▶ Your assignment:
Please repeat the listing exactly, starting at its first line and stopping after the line that contains "#Reels #Engajamento".

[[ The input, beginning ]]

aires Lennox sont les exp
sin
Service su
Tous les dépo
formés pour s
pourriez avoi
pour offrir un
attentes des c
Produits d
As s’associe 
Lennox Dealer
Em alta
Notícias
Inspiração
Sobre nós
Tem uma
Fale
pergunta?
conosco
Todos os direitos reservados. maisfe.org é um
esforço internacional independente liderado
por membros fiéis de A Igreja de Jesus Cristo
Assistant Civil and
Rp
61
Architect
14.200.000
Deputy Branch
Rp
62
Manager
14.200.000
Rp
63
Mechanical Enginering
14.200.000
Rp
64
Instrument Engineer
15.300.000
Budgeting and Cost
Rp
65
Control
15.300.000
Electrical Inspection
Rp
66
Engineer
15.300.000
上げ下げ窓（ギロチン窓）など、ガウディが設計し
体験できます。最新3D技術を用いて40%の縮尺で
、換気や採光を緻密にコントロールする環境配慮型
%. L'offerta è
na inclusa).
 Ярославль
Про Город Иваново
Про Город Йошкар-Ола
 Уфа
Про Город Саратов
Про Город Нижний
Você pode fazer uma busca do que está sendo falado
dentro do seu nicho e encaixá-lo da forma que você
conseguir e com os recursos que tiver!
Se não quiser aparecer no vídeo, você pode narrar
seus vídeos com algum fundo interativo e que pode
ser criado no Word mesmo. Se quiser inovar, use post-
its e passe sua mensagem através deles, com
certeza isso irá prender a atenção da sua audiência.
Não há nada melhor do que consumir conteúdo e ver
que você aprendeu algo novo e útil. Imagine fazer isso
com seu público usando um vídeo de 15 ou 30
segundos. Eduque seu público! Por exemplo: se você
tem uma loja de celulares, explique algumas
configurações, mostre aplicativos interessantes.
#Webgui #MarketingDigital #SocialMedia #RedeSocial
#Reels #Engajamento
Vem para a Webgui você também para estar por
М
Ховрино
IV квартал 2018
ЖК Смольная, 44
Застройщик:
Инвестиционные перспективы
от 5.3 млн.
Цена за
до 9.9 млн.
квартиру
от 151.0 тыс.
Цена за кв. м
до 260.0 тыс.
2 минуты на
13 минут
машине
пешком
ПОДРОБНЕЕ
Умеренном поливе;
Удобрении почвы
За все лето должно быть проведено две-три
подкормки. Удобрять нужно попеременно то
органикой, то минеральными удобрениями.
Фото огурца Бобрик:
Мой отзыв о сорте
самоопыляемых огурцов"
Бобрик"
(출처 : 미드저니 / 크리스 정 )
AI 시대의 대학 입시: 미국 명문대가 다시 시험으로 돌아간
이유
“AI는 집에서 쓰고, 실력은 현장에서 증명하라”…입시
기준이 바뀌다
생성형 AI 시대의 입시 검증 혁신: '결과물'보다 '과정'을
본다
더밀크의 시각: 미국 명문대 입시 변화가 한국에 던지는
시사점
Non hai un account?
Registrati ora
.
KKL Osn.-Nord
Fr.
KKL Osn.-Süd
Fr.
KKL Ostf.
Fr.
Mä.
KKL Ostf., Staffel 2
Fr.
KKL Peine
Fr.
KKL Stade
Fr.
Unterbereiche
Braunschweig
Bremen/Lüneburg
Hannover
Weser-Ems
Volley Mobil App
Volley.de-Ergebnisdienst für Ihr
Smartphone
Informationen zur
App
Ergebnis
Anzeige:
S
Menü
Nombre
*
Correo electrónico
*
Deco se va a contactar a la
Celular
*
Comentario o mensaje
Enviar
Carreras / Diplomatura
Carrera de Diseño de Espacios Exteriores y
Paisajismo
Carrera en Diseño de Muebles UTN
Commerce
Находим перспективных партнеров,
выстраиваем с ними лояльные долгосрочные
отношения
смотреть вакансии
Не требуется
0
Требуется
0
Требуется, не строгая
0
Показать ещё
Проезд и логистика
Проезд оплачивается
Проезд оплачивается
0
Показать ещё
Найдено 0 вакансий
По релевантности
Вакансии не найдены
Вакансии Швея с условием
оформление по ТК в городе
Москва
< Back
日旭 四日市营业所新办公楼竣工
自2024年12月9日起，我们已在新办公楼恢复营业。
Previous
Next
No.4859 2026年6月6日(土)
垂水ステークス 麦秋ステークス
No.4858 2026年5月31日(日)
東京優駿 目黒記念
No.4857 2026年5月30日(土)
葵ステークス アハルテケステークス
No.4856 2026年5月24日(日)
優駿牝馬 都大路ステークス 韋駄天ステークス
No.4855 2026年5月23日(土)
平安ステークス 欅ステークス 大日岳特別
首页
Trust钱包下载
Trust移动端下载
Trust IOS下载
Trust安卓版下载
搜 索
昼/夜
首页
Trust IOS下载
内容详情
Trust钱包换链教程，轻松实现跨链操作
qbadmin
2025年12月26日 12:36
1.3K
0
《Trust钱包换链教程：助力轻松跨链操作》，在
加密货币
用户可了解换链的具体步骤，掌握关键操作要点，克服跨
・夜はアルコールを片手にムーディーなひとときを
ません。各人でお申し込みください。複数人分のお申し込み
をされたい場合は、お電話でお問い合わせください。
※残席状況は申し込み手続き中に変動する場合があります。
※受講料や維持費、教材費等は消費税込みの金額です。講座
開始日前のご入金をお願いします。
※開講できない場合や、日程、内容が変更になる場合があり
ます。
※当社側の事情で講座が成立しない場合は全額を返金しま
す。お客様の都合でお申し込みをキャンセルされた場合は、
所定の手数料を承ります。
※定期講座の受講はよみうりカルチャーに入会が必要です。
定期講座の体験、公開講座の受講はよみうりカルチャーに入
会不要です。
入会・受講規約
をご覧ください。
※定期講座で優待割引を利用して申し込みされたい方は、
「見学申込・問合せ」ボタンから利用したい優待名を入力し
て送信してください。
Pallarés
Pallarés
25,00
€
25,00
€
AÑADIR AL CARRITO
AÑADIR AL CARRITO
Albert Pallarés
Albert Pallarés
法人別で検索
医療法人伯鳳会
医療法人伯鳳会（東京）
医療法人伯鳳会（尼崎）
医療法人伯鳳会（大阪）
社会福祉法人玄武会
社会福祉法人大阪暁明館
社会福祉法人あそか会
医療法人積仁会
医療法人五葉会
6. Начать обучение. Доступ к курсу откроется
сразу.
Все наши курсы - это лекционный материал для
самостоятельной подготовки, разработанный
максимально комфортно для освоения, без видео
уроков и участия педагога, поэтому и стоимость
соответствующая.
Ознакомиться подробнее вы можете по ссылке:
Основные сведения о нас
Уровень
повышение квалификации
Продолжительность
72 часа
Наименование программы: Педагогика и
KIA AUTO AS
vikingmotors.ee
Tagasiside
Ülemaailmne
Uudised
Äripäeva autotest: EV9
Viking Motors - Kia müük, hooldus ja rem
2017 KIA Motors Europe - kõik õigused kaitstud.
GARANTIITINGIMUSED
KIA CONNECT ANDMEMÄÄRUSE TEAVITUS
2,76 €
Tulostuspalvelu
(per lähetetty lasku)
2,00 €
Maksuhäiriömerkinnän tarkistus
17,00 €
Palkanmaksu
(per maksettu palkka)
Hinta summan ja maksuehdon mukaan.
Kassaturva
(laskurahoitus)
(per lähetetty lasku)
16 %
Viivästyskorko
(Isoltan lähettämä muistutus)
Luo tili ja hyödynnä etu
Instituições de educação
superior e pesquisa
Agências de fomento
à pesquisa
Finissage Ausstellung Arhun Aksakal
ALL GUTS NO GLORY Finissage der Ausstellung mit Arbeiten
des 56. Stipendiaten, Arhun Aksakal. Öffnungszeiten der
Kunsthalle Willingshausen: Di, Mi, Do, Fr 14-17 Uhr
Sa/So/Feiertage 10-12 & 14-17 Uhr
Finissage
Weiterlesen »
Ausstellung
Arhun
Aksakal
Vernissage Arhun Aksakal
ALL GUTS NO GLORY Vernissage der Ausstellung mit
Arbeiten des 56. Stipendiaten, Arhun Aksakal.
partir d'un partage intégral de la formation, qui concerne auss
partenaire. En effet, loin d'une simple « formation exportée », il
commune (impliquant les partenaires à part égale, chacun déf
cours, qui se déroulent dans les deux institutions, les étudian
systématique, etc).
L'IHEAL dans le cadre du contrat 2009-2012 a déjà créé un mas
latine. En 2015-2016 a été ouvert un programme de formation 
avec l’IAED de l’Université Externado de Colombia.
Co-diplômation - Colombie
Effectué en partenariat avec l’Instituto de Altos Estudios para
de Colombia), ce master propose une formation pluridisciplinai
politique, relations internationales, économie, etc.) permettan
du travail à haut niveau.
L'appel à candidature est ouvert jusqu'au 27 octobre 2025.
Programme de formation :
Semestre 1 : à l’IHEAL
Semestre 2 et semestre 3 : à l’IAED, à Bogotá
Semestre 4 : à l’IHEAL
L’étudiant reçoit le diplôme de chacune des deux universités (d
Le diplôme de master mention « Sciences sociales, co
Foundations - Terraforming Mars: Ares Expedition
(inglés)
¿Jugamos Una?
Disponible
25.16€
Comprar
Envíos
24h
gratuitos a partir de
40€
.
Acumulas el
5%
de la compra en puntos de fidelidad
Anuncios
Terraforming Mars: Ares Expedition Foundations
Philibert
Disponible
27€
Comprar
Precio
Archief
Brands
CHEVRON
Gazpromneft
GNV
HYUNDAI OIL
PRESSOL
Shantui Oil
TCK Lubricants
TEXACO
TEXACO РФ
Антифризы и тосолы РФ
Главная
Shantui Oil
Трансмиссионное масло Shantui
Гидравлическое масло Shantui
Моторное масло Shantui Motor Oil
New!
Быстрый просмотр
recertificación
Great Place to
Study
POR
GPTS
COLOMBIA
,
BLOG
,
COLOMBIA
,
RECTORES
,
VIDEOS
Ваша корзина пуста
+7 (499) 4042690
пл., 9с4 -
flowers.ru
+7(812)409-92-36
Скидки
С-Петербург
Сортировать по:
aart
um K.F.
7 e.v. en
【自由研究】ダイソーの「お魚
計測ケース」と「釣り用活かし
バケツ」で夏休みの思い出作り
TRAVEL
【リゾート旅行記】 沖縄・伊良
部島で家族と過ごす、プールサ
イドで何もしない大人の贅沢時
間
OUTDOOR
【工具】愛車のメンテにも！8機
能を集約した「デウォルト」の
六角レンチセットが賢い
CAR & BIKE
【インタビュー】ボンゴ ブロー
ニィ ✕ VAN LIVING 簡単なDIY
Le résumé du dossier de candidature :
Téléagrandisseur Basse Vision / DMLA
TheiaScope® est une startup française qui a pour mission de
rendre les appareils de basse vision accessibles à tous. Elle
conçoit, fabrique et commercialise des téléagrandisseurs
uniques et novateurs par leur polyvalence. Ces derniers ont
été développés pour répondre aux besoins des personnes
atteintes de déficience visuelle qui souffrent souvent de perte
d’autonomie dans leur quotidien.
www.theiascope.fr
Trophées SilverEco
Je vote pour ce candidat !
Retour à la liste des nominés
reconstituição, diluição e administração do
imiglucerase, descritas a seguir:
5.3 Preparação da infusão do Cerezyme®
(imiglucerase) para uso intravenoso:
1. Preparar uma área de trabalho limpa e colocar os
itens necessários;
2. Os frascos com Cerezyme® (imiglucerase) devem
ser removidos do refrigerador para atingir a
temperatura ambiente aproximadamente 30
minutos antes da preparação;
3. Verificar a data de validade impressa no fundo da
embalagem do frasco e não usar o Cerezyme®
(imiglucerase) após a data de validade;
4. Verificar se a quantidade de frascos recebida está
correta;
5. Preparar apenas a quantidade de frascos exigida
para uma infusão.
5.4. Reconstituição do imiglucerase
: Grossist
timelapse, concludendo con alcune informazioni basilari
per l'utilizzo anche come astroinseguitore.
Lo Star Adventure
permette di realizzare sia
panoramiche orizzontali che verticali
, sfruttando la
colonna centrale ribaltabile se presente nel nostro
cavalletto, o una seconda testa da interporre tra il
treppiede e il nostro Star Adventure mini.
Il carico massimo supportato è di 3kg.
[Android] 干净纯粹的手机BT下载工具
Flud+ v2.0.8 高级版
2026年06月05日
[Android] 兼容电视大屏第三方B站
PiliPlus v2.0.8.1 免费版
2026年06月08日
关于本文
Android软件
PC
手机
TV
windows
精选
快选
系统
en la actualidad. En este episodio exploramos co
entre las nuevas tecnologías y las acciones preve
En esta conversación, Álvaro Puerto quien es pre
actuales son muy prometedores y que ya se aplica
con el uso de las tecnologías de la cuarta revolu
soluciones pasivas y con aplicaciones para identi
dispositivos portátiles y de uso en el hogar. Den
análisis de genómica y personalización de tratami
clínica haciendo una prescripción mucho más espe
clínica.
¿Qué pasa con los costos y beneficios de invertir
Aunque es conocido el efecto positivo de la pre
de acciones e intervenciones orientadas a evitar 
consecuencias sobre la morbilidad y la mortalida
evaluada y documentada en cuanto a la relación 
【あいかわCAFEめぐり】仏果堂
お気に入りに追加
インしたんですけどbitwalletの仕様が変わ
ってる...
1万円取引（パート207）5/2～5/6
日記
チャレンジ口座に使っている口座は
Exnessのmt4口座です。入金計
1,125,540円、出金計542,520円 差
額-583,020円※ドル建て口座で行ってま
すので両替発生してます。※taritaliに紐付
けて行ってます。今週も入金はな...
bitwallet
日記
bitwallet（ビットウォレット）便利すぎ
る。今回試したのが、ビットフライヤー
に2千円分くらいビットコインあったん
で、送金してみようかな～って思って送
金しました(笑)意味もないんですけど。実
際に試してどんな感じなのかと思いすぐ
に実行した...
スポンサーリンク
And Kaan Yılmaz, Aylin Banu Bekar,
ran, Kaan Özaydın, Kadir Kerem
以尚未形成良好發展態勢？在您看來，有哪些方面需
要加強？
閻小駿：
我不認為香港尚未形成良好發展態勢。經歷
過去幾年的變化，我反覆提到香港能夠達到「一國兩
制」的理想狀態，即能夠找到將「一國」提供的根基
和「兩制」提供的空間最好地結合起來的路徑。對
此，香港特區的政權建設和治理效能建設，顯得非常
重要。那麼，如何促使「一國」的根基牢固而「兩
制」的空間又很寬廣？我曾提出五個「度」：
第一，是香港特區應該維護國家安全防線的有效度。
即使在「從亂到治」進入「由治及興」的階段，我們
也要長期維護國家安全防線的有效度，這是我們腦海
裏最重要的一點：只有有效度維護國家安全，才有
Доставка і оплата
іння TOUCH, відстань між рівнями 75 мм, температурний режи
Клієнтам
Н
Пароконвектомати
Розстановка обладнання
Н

[[ The input, end ]]

▶ Solution to this task:
aires Lennox sont les exp
sin
Service su
Tous les dépo
formés pour s
pourriez avoi
pour offrir un
attentes des c
Produits d
As s’associe 
Lennox Dealer
Em alta
Notícias
Inspiração
Sobre nós
Tem uma
Fale
pergunta?
conosco
Todos os direitos reservados. maisfe.org é um
esforço internacional independente liderado
por membros fiéis de A Igreja de Jesus Cristo
Assistant Civil and
Rp
61
Architect
14.200.000
Deputy Branch
Rp
62
Manager
14.200.000
Rp
63
Mechanical Enginering
14.200.000
Rp
64
Instrument Engineer
15.300.000
Budgeting and Cost
Rp
65
Control
15.300.000
Electrical Inspection
Rp
66
Engineer
15.300.000
上げ下げ窓（ギロチン窓）など、ガウディが設計し
体験できます。最新3D技術を用いて40%の縮尺で
、換気や採光を緻密にコントロールする環境配慮型
%. L'offerta è
na inclusa).
 Ярославль
Про Город Иваново
Про Город Йошкар-Ола
 Уфа
Про Город Саратов
Про Город Нижний
Você pode fazer uma busca do que está sendo falado
dentro do seu nicho e encaixá-lo da forma que você
conseguir e com os recursos que tiver!
Se não quiser aparecer no vídeo, você pode narrar
seus vídeos com algum fundo interativo e que pode
ser criado no Word mesmo. Se quiser inovar, use post-
its e passe sua mensagem através deles, com
certeza isso irá prender a atenção da sua audiência.
Não há nada melhor do que consumir conteúdo e ver
que você aprendeu algo novo e útil. Imagine fazer isso
com seu público usando um vídeo de 15 ou 30
segundos. Eduque seu público! Por exemplo: se você
tem uma loja de celulares, explique algumas
configurações, mostre aplicativos interessantes.
#Webgui #MarketingDigital #SocialMedia #RedeSocial
#Reels #Engajamento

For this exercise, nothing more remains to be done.